Ici, les oiseaux, l’observation du ciel, le jour qui progresse depuis un mois, la bise de la  semaine dernière. Dès les premiers jours de notre arrivée,  on les entendait, les oiseaux ; Les rouges-gorges et les mésanges ont déjà piaillé il y a un mois mais elles se font plus insistantes. Presque tout le monde a une mangeoire pour les oiseaux et va se munir de graines et de boules de graisse. J’en ai trouvé une, petite et légère, « nordique » disait l’étiquette.Il a fallu se munir de chaussures plastique, type sabots, pour aller au jardin

Une vie naturelle dans son déroulement, son rythme, sans travailler et loin de l’agitation de la ville. Quand on a tout son temps, on finit par apprendre la lenteur et l’on sent mieux  passer et s’écouler, ce temps. En tout cas, il me semble que je le mesure mieux. Pourtant, Le jour rempli, je me demande parfois ce que j’en ai fait, ce que j’ai bien pu en faire. Mille petites choses, des gestes les plus naturels c’est-à-dire les plus simples qui soient comme prendre du bois dans la petite cabane et en fin de journée, allumer le feu qui parfume le salon et puis régulièrement,  aller vider le cendrier au pied des arbres, comme une offrande. Aller à pied chercher le pain en évitant la route et arriver sur la place familière,  étendre le linge. A ce sujet, j’ai redécouvert qu’au soleil, l’hiver, il fumait. Un véritable enchantement. Fermer les volets sur la nuit et se calfeutrer pensant à la surprise que le ciel nous réservera demain.
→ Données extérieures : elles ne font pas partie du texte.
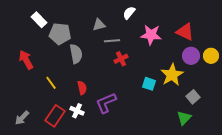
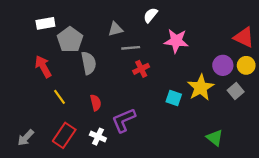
white rectangle: (39, 20) -> (45, 23), turned -56
red triangle: (185, 32) -> (244, 37), moved
gray pentagon: (60, 34) -> (70, 40), turned 30
red arrow: (26, 60) -> (43, 67), moved
gray square: (193, 97) -> (236, 91), moved
white cross: (77, 111) -> (98, 137), moved
green triangle: (184, 118) -> (215, 138), turned -35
Une nouvelle chorale où  le registre est plus éclectique. Une nouvelle façon de faire et de dire mais le même enthousiasme et la même gaieté. Retrouvé amis et connaissances ainsi qu’une partie de famille. Cependant je ne suis pas encore chez moi, enfin, pas tout à fait.
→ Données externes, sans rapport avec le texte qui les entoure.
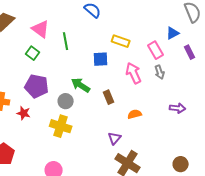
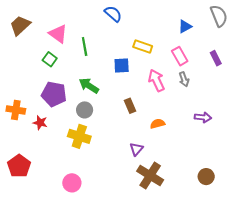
blue triangle: (173, 33) -> (185, 26), moved
green arrow: (81, 85) -> (89, 86), moved

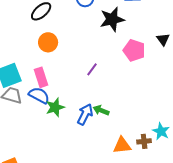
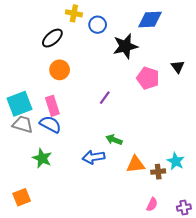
green star: (55, 107) -> (42, 158), moved, turned -30
blue arrow: (85, 114) -> (93, 157), moved, turned -125
orange triangle: (122, 145) -> (136, 164), moved

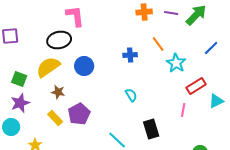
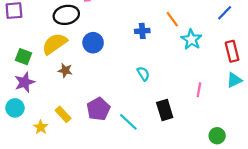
blue line: (211, 48) -> (225, 13), moved
red rectangle: (196, 86) -> (232, 51), moved, turned -72
purple pentagon: (79, 114) -> (98, 109), moved
yellow rectangle: (55, 118) -> (63, 114), moved

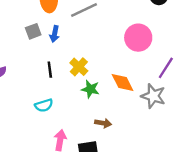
Je ne me désintéresse pas de la marche du monde mais je le regarde différemment et le tiens un peu à distance. Pourquoi ? Est-ce la présence de la nature ? L’actualité nationale ou internationale n’a plus l’emprise qu’elle avait sur moi. Peut-être pourrais-je dire un jour, que la ville est plus tonique, a  plus d’énergie, sollicite davantage et recèle des excitations pour l’esprit. Ce n’est pas sûr. Je suis ici, moins dans la spirale qui m’embarquait dans son tourbillon. Celui de la vie accélérée, passée à la moulinette.
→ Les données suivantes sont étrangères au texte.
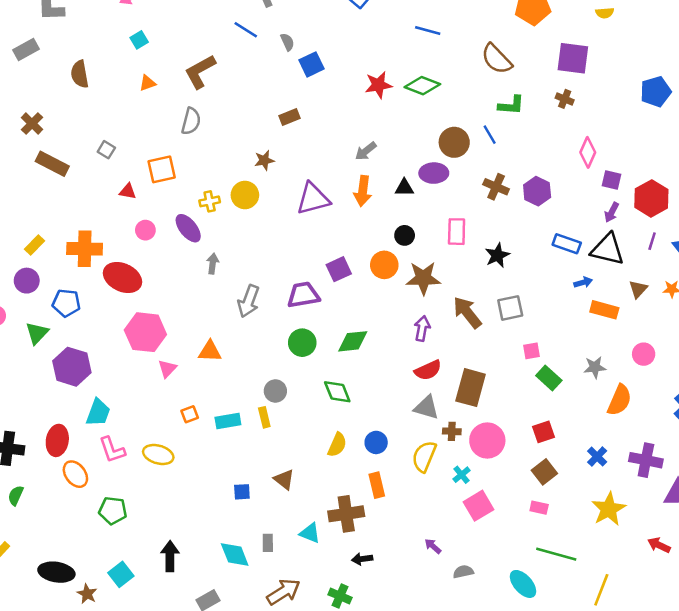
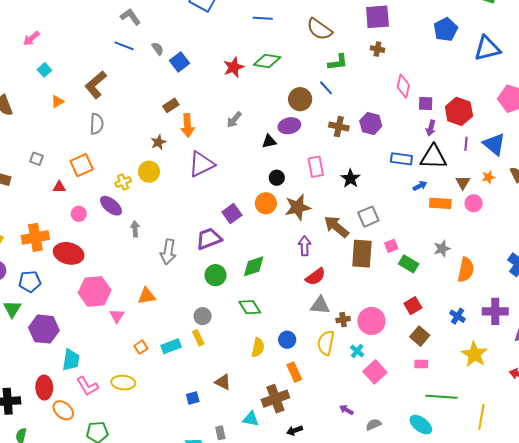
orange arrow: (363, 191) -> (188, 125), moved
pink circle: (644, 354) -> (474, 203), moved
brown rectangle: (471, 388) -> (362, 254), moved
Dans ce chamboulement de vie- on ne travaille plus et on est à la campagne-, je me rassasie de ces images de vie plus tranquille, plus lente. Je continue à prendre des photos alors que je n’ai plus à arracher au temps ces moments de vie, essentielle,  puisque je suis là.

La lumière, ce matin était moins accessible et surprenait pourtant préfigurant un printemps prochain malgré la fine pluie de la nuit qui avait fait plier le vent d’Autan. Deux heures après, un soleil d’hiver à la lumière blanche.